Os pesquisadores usaram ferramentas de imagem avançadas para escanear cérebros de ratos inteiros, célula por célula, e localizar áreas que se tornaram mais ativas em resposta a pistas relacionadas ao álcool. Eles compararam quatro grupos de ratos: aqueles que passaram pela abstinência e aprenderam que o álcool alivia um estado hedônico negativo, e três grupos de controle diferentes que não passaram por isso.
Embora várias áreas do cérebro mostraram atividade aumentada nos ratos que aprenderam com a abstinência, uma se destacou: o PVT, que é conhecido por seu papel no estresse e na ansiedade.
“Em retrospectiva, isso faz muito sentido,” diz Nedelescu. “Os efeitos desagradáveis da abstinência do álcool estão fortemente associados ao estresse, e o álcool está proporcionando alívio da agonia desse estado estressante.”
Os pesquisadores hipotetizam que esse estado hedônico negativo, e a ativação do PVT no cérebro em resposta, é crítico para como o cérebro aprende e perpetua a dependência.
Uma melhor compreensão da dependência
As implicações do novo estudo vão além do álcool, dizem os pesquisadores. Estímulos ambientais condicionados a reforço negativo — a vontade de agir para escapar da dor ou do estresse — é uma característica universal do cérebro e pode impulsionar o comportamento humano além de desordens de uso de substâncias, como desordens de ansiedade, condicionamento ao medo e aprendizado de evitação traumática.
“Este trabalho tem potenciais aplicações não apenas para a dependência de álcool, mas também para outras desordens em que as pessoas ficam presas em ciclos prejudiciais,” diz Nedelescu.
Pesquisas futuras vão se aprofundar ainda mais. Nedelescu e seus colegas na Scripps Research querem expandir o estudo para fêmeas e estudar neuroquímicos liberados no PVT quando os sujeitos encontram ambientes associados à experiência desse alívio de um estado hedônico negativo. Se puderem identificar moléculas envolvidas, isso poderia abrir novas avenidas para o desenvolvimento de medicamentos, visando essas moléculas.
Por enquanto, o novo estudo ressalta uma mudança importante em como os cientistas básicos pensam sobre dependência.
“Como psicólogos, sabemos há muito tempo que a dependência não se trata apenas de buscar prazer — é sobre escapar desses estados hedônicos negativos,” afirma Weiss. “Este estudo nos mostra onde no cérebro esse aprendizado se enraíza, o que é um avanço.”

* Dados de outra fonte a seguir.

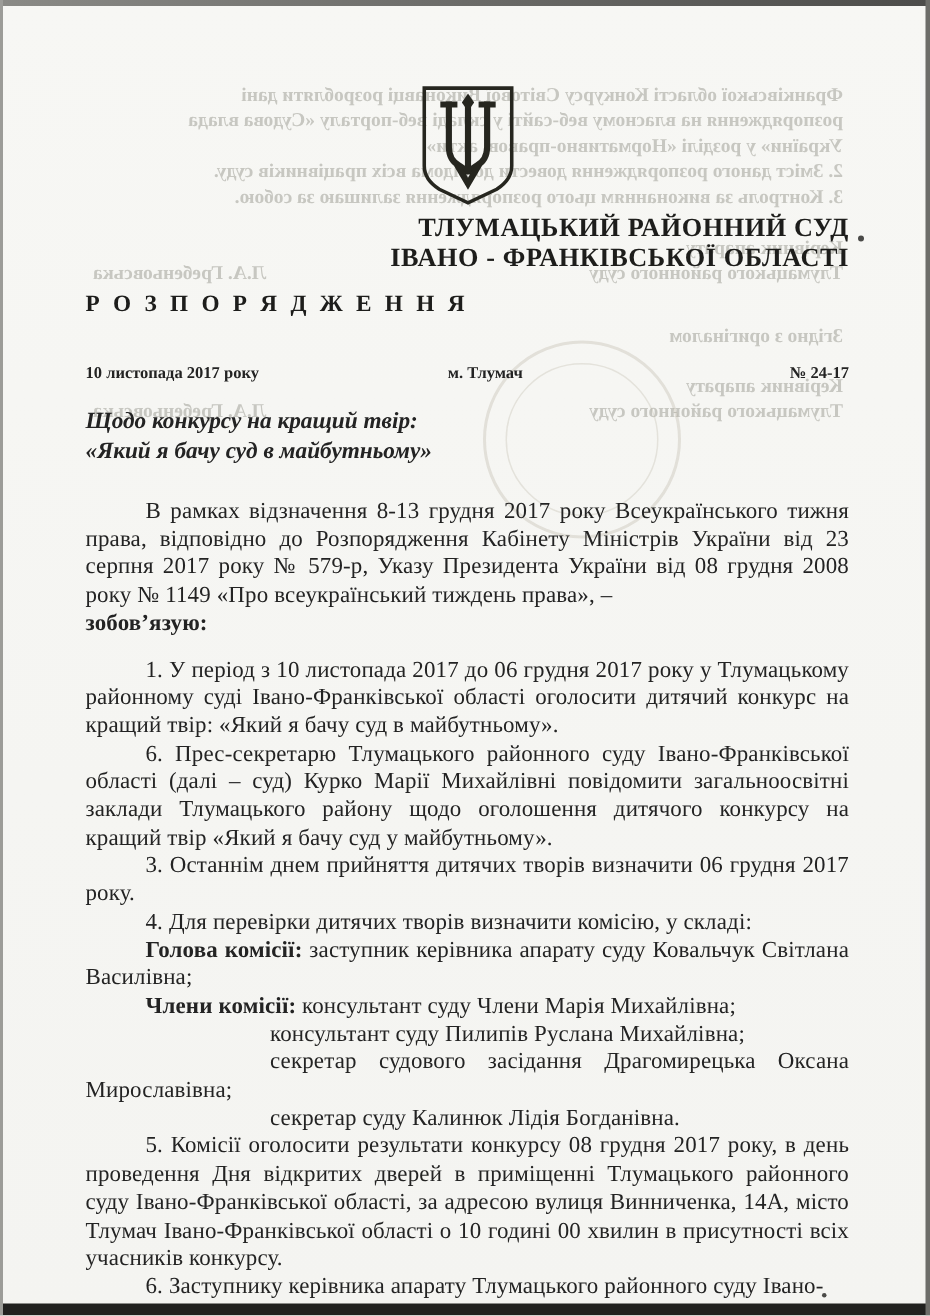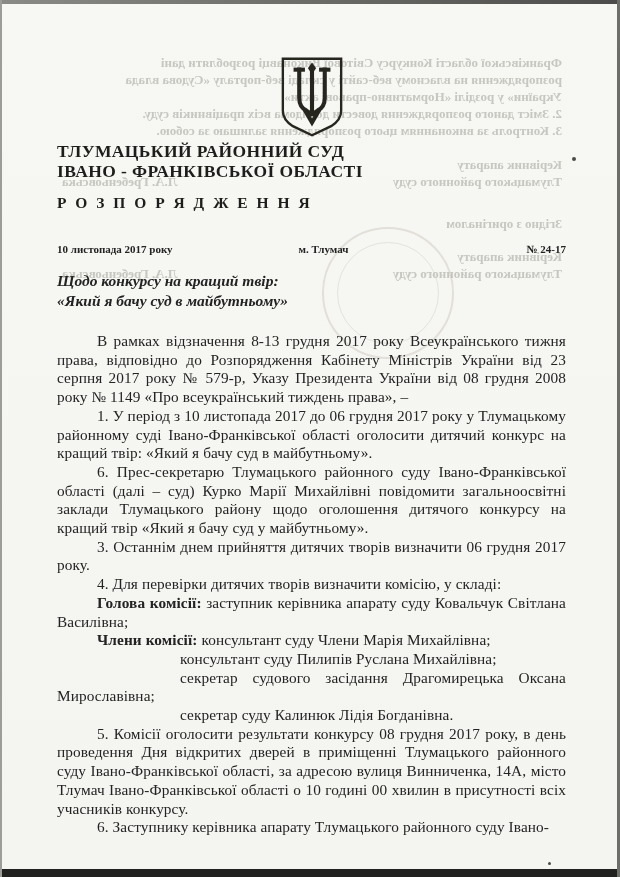--- a/index.html
+++ b/index.html
@@ -28,7 +28,7 @@
   
   .content{position:absolute;left:57px;top:0;width:509px;}
   .emblem{display:block;margin:56px auto 4px auto;}
-  .court-name{text-align:left;font-weight:bold;font-size:17.5px;line-height:19.5px;letter-spacing:.4px;color:#1d1d1b;}
+  .court-name{text-align:right;font-weight:bold;font-size:17.5px;line-height:19.5px;letter-spacing:.4px;color:#1d1d1b;}
   .doc-type{margin-top:13px;text-align:left;font-weight:bold;font-size:15.5px;letter-spacing:2.5px;color:#1d1d1b;}
   .meta-row{margin-top:31px;display:grid;grid-template-columns:1fr auto 1fr;font-weight:bold;font-size:11px;}
   .meta-place{transform:translateX(12px);}

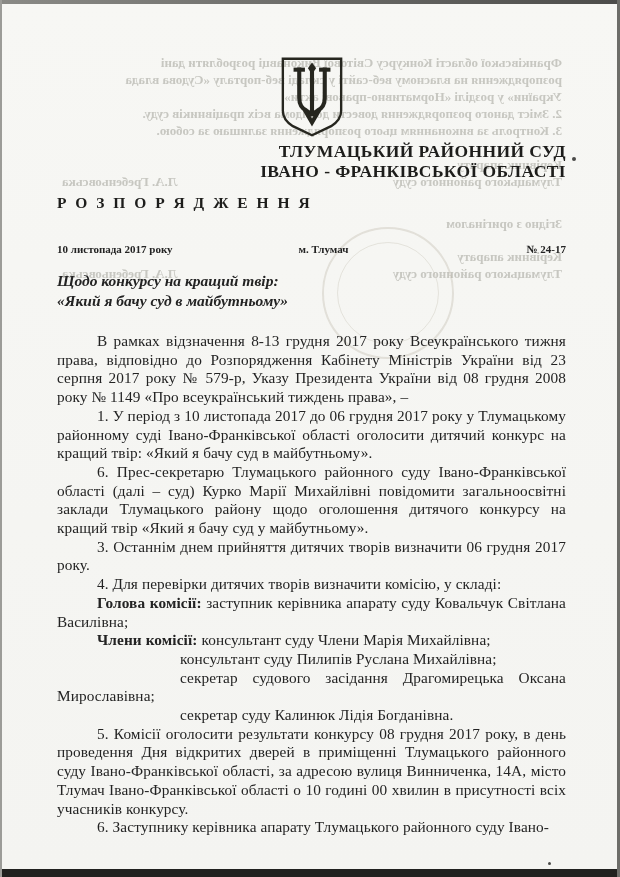--- a/index.html
+++ b/index.html
@@ -115,6 +115,7 @@
 
     <div class="body">
       <p class="ind">В рамках відзначення 8-13 грудня 2017 року Всеукраїнського тижня права, відповідно до Розпорядження Кабінету Міністрів України від 23 серпня 2017 року № 579-р, Указу Президента України від 08 грудня 2008 року № 1149 «Про всеукраїнський тиждень права», –</p>
+      <p class="oblige">зобов’язую:</p>
 
       <p class="ind">1. У період з 10 листопада 2017 до 06 грудня 2017 року у Тлумацькому районному суді Івано-Франківської області оголосити дитячий конкурс на кращий твір: «Який я бачу суд в майбутньому».</p>
       <p class="ind">6. Прес-секретарю Тлумацького районного суду Івано-Франківської області (далі – суд) Курко Марії Михайлівні повідомити загальноосвітні заклади Тлумацького району щодо оголошення дитячого конкурсу на кращий твір «Який я бачу суд у майбутньому».</p>

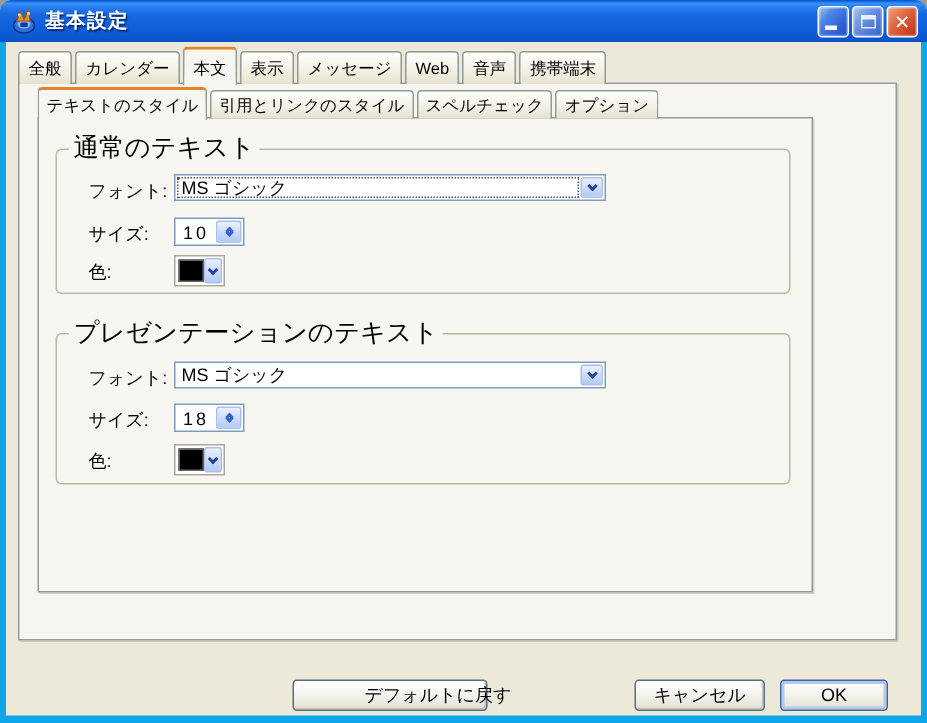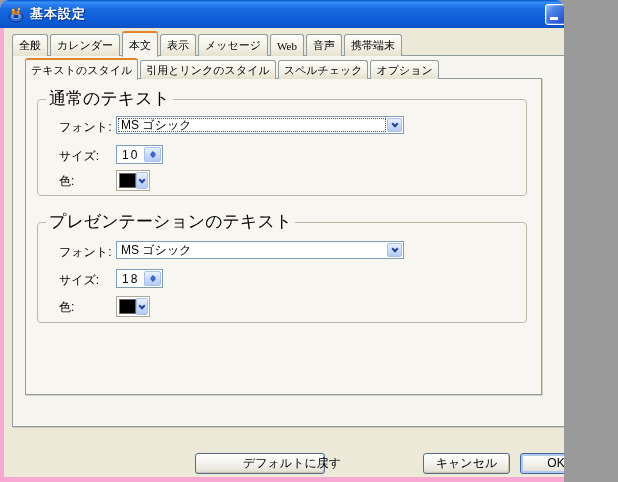--- a/index.html
+++ b/index.html
@@ -7,8 +7,8 @@
   body { font-family:"Liberation Sans","DejaVu Sans",sans-serif; }
 
   .window {
-    position:relative; width:564px; height:482px;
-    background:#f9a8d4; overflow:hidden;
+    position:relative; width:618px; height:482px;
+    background:#0ea5e9; overflow:hidden;
     border-radius:8px 8px 0 0;
   }
   .titlebar {

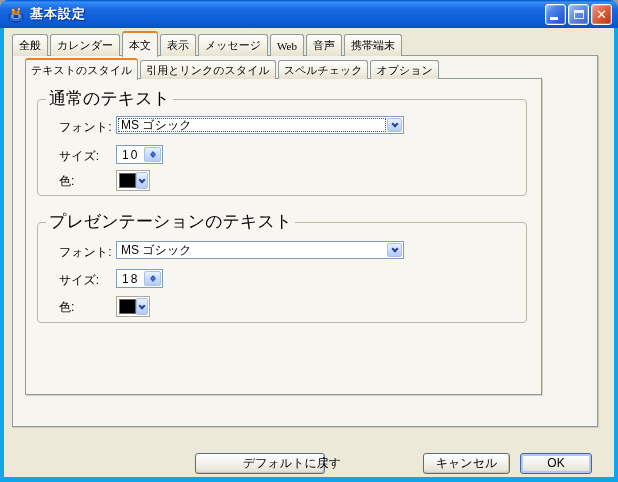--- a/index.html
+++ b/index.html
@@ -63,7 +63,7 @@
     font-size:11px; color:#000; padding:0 6px; margin-right:2px;
     display:flex; align-items:center; cursor:pointer; white-space:nowrap;
   }
-  .tabrow.outer .tab { height:22px;font-family:Liberation Serif, serif; }
+  .tabrow.outer .tab { height:22px; }
   .tabrow.inner .tab { height:19px; padding:0 5px; }
   .tab.selected {
     background:#F7F5F0;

Além de Weiss e Nedelescu, os autores do estudo, “Recrutamento de Populações Neurais no Tálamo Paraventricular de Ratos em Busca de Álcool com Experiência de Aprendizado Relacionada à Abstinência,” são Elias Meamari, Nami Rajaei, Alexus Grey, Ryan Bullard e Nobuyoshi Suto da Scripps; e Nathan O’Connor da MBF Bioscience.
Este trabalho foi apoiado por financiamento dos Institutos Nacionais de Saúde (Ruth L. Kirschstein Institutional National Research Service Award T32AA007456, K01 DA054449, R01 AA027555 e R01 AA023183).